GSA’s innovative Data.gov program recently welcomed a true open data advocate, Ms. Rebecca Williams, to shine her own stream of sunlight on government data. Williams is a noted open data expert having worked across state and local government along with her most recent stint at a leading nonprofit open government advocacy organization.
Data.gov is the home of the US government’s open data with almost 98,000 datasets. Data.gov features Federal, state and local data, tools, and resources to conduct research, build apps, design data visualizations, and more.
GSA: What attracted you to the data.gov program?
Williams: It was my experience as a city planner that first led me to explore new city data sources and ultimately to become a staunch open data advocate. Through my work at the Sunlight Foundation, I found that many local governments were beginning to proactively release datasets, but absent standards, reliable updates, and coordinated policies, these datasets were difficult to comparatively analyze or plug into common applications. Moreover, city and state governments were, understandably, not always aware of innovative data release practices in other jurisdictions. Joining data.gov was attractive to me because the impact of open federal data is huge and because it’s a logical home to showcase open data stories from around the country, which I hope, will facilitate coordinated efforts in the future.
GSA: How does your experience working in and with local governments as well as in the advocacy community help your new role with data.gov?

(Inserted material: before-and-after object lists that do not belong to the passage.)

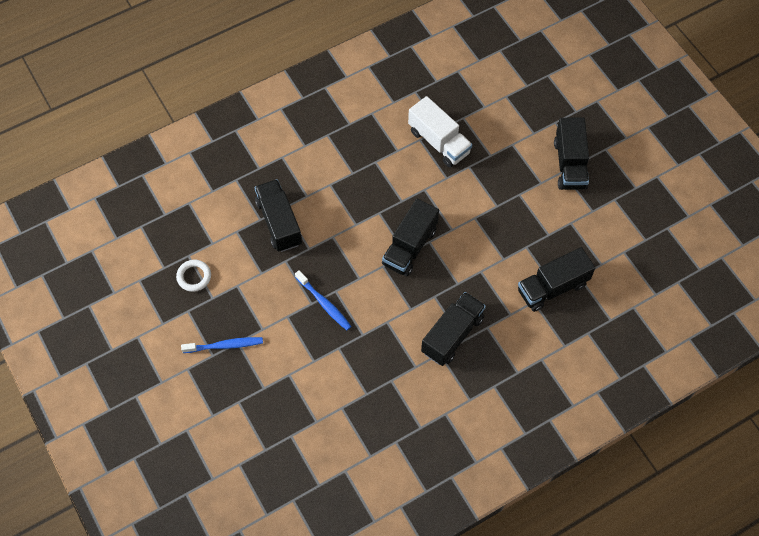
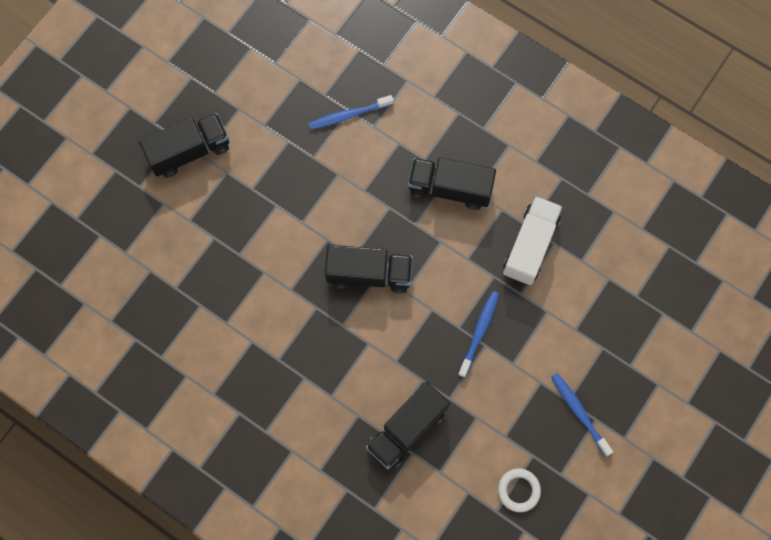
camera: 115 degrees left, 10 degrees up
(439, 142) = (220, 300): white truck -> white truck (530, 246)
(552, 287) = (349, 115): black truck -> blue toothbrush

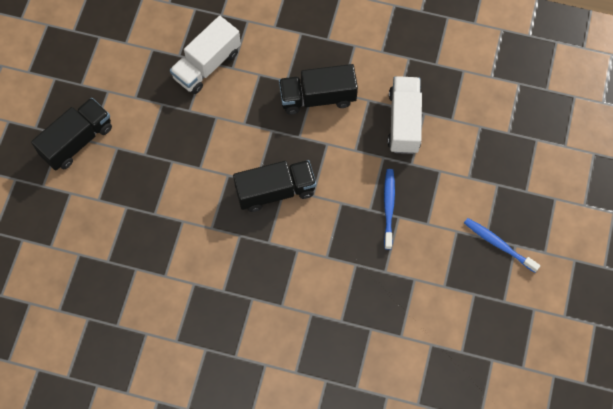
camera: 20 degrees left, 5 degrees down
(349, 115) = (207, 65): blue toothbrush -> white truck
(406, 429) = (358, 310): black truck -> none
(518, 490) = (473, 327): white ring -> none

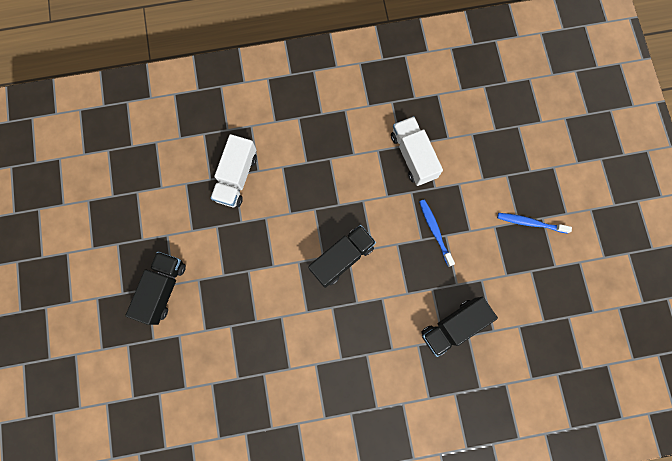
camera: 25 degrees left, 10 degrees up
(317, 97) = (337, 166): black truck -> black truck (453, 326)

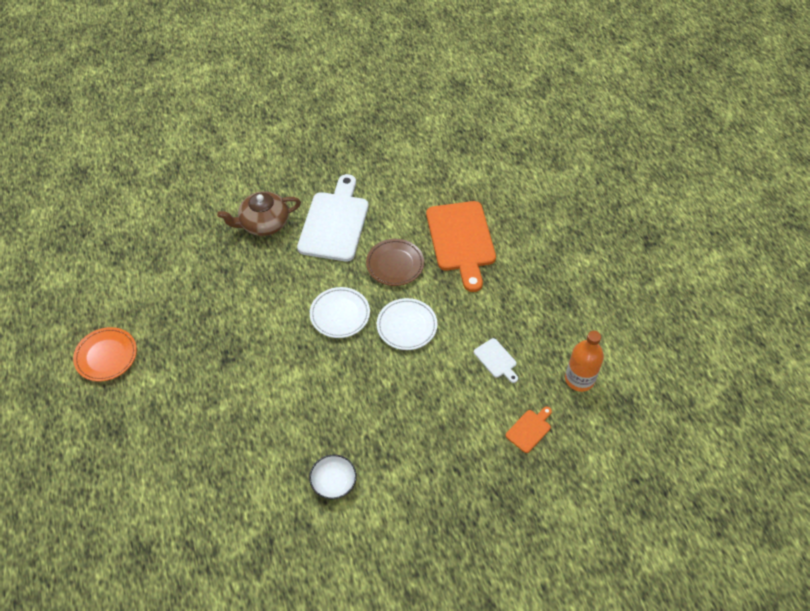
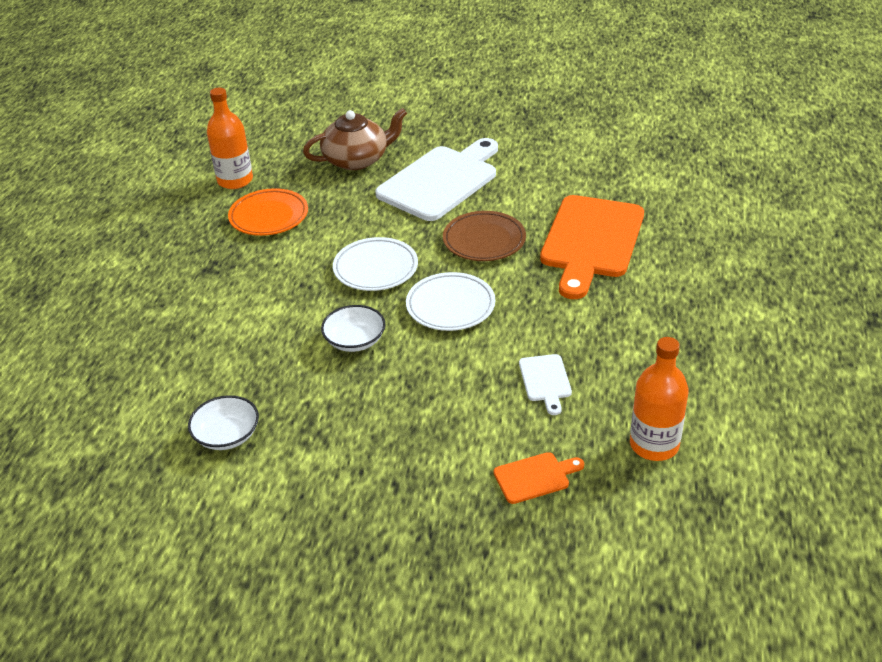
camera: 30 degrees right, 15 degrees down
(106, 356) = (88, 226): orange plate -> orange plate (269, 216)
(187, 274) = (235, 180): none -> orange bottle
(263, 223) = (357, 159): brown teapot -> brown teapot turned 150 degrees clockwise
(364, 377) = (355, 340): none -> white bowl

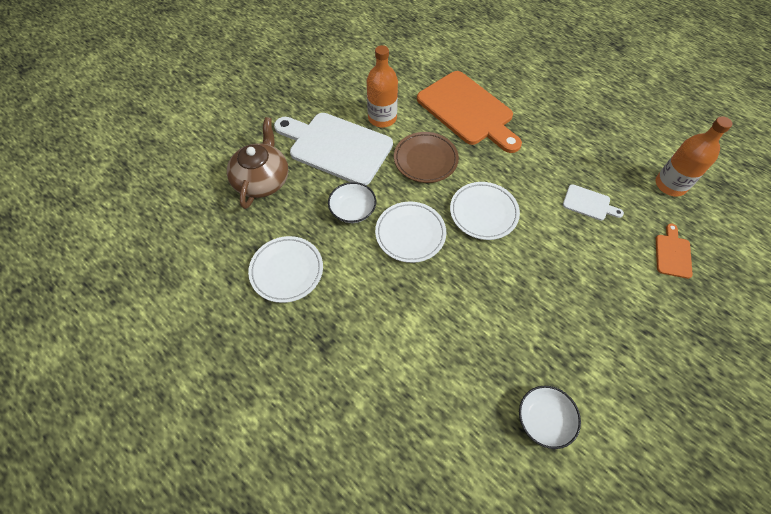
camera: 60 degrees left, 20 degrees up
(235, 180) = (212, 272): orange bottle -> orange bottle (382, 118)
(269, 216) = (287, 271): orange plate -> white plate
(355, 340) = (484, 285): white bowl -> white bowl (353, 210)
(441, 181) = (336, 147): white cutting board -> white cutting board turned 45 degrees counterclockwise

Williams: Working with local governments at the Sunlight Foundation gave me a lot of skills that I am bringing to data.gov. First off it provided me the time and space to become an expert on the open data initiatives that are currently happening on the city and state level in the United States. As an advocate I also got the experience working with a variety of stakeholders including government officials, businesses, non-profits, other civil society organizations and community groups, all of whom came to the table with different interests and goals. Lastly, my experience working for the Sunlight Foundation, which has performed such meaningful open government advocacy work over the years, has provided me the normative perspective on what data.gov could and should be.
GSA: What do you see in the future for open data?

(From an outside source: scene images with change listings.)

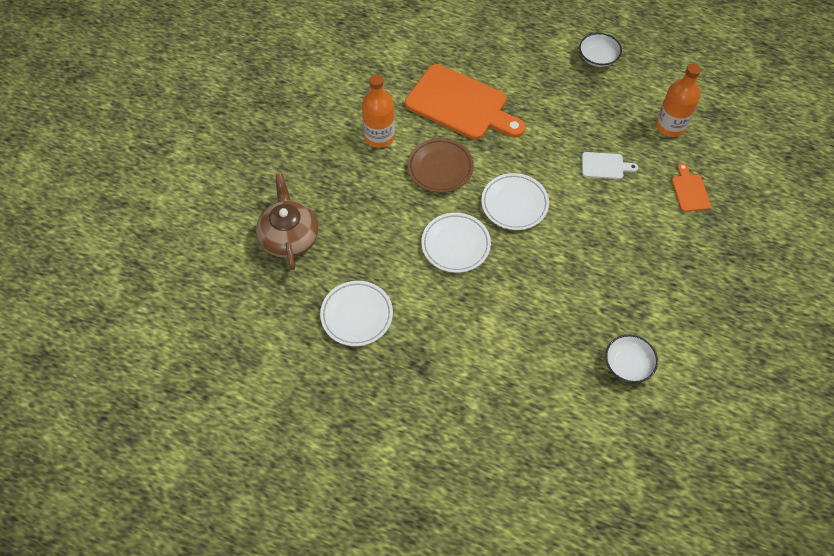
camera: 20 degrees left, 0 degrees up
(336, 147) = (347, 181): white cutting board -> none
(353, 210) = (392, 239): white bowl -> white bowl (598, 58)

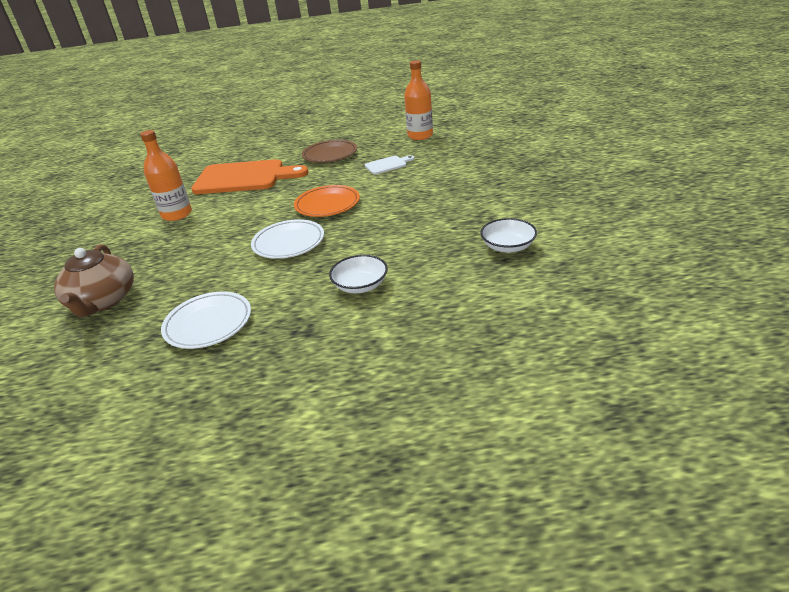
camera: 25 degrees left, 25 degrees down
(289, 236) = (103, 301): brown teapot -> brown teapot turned 150 degrees counterclockwise
(440, 168) = (245, 210): brown plate -> brown plate (330, 155)
(514, 204) = (327, 205): white plate -> orange plate
(598, 58) = (340, 129): white bowl -> white bowl (360, 285)
(689, 191) = (463, 153): orange cutting board -> none

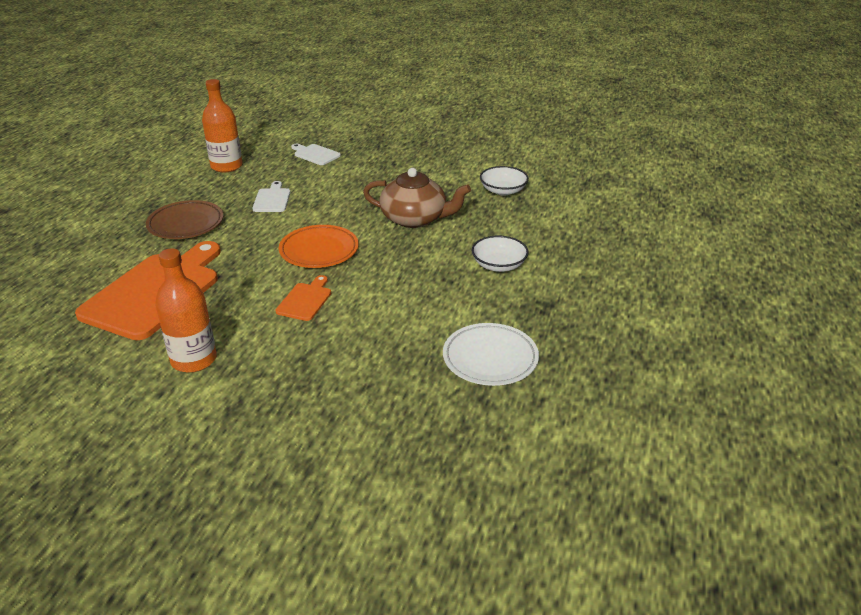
camera: 70 degrees left, 0 degrees up
(103, 301) = (370, 437): brown teapot -> brown teapot (415, 219)
(258, 223) = (305, 300): none -> orange cutting board
(289, 243) = (377, 288): white plate -> none
(475, 153) = (315, 154): none -> white cutting board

Williams: I believe the open data movement is just taking off and that we will see more open data initiatives begin around the country. Overall, as governments participate in open data programs I think they get more thoughtful about how their open data is currently organized and maintained and how best to release more data in the future. Technical aspects will continually improve and legal issues are being explored to better balance openness and security/privacy concerns.
GSA: Are there any specific initiatives, goals, or strategies you already have in mind to help data.gov?

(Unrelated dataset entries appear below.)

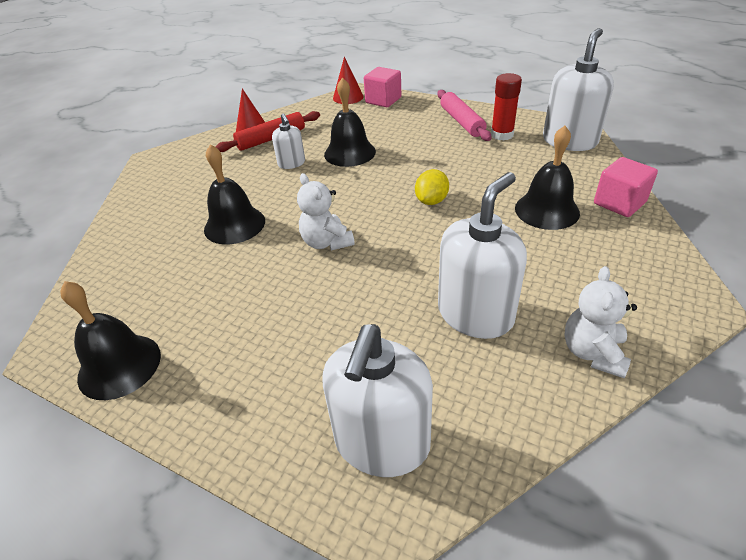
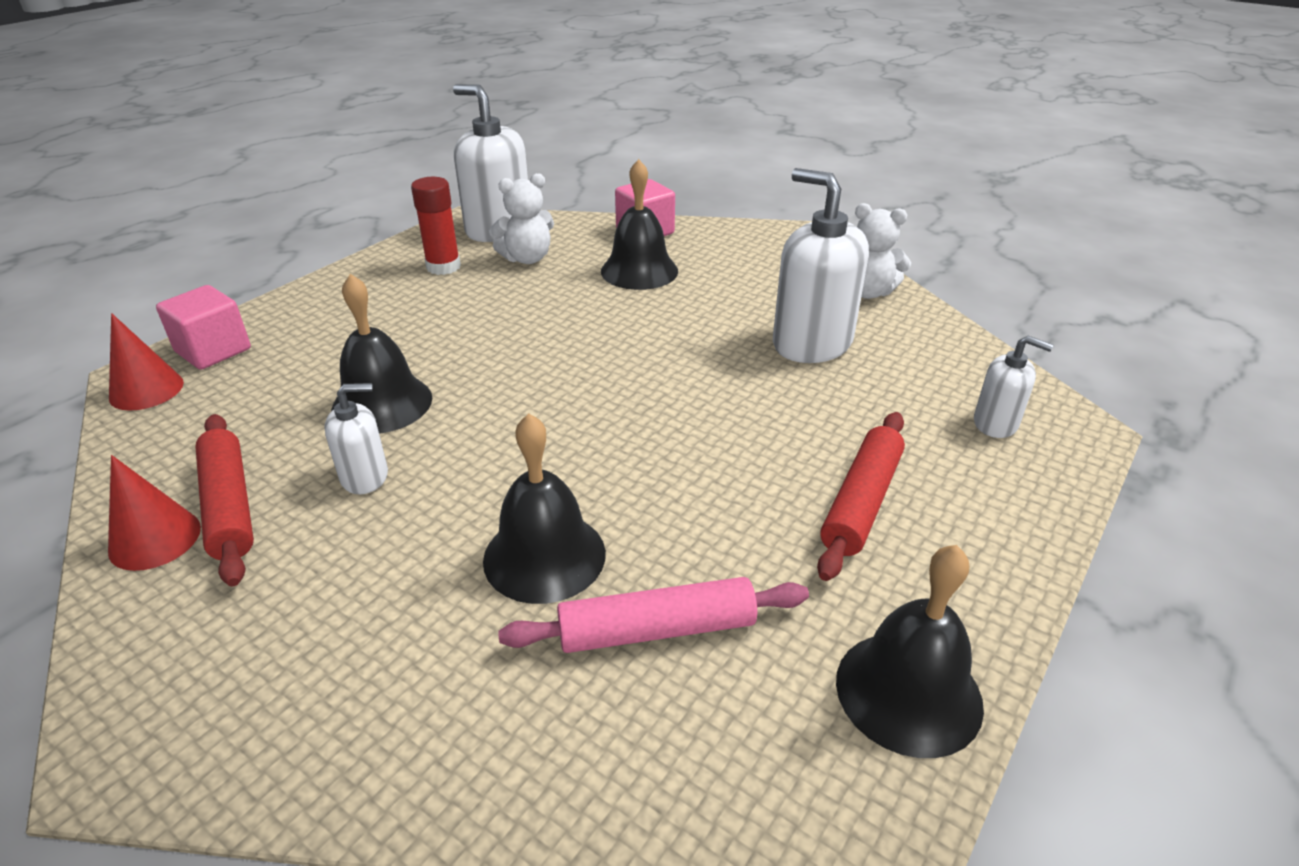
camera: 85 degrees left, 5 degrees down
(274, 346) = (861, 502): none -> red rolling pin
(326, 242) = (641, 444): white teddy bear -> white teddy bear (527, 258)
(382, 443) = (995, 423): white soap dispenser -> white soap dispenser, size x0.52
(431, 201) = (578, 342): yellow lemon -> none
(461, 121) = (375, 289): pink rolling pin -> pink rolling pin (656, 629)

Williams: I’d like to better facilitate public private partnerships where possible, and help implement a better public feedback strategy. I’d also like to identify strategies to help agencies comply with the open data policy, as well as ways to better showcase impacts that are powered by open government data.
One of my favorite examples of using data to improve the bottom line is about a hackathon in New York City analyzing the city’s 311 citizen-reporting data with NYC Parks department data. The result was a more efficient and effective way for the Parks department to prune tree limbs which ultimately saved more money on the back end with less damages and cleanup costs from fallen limbs.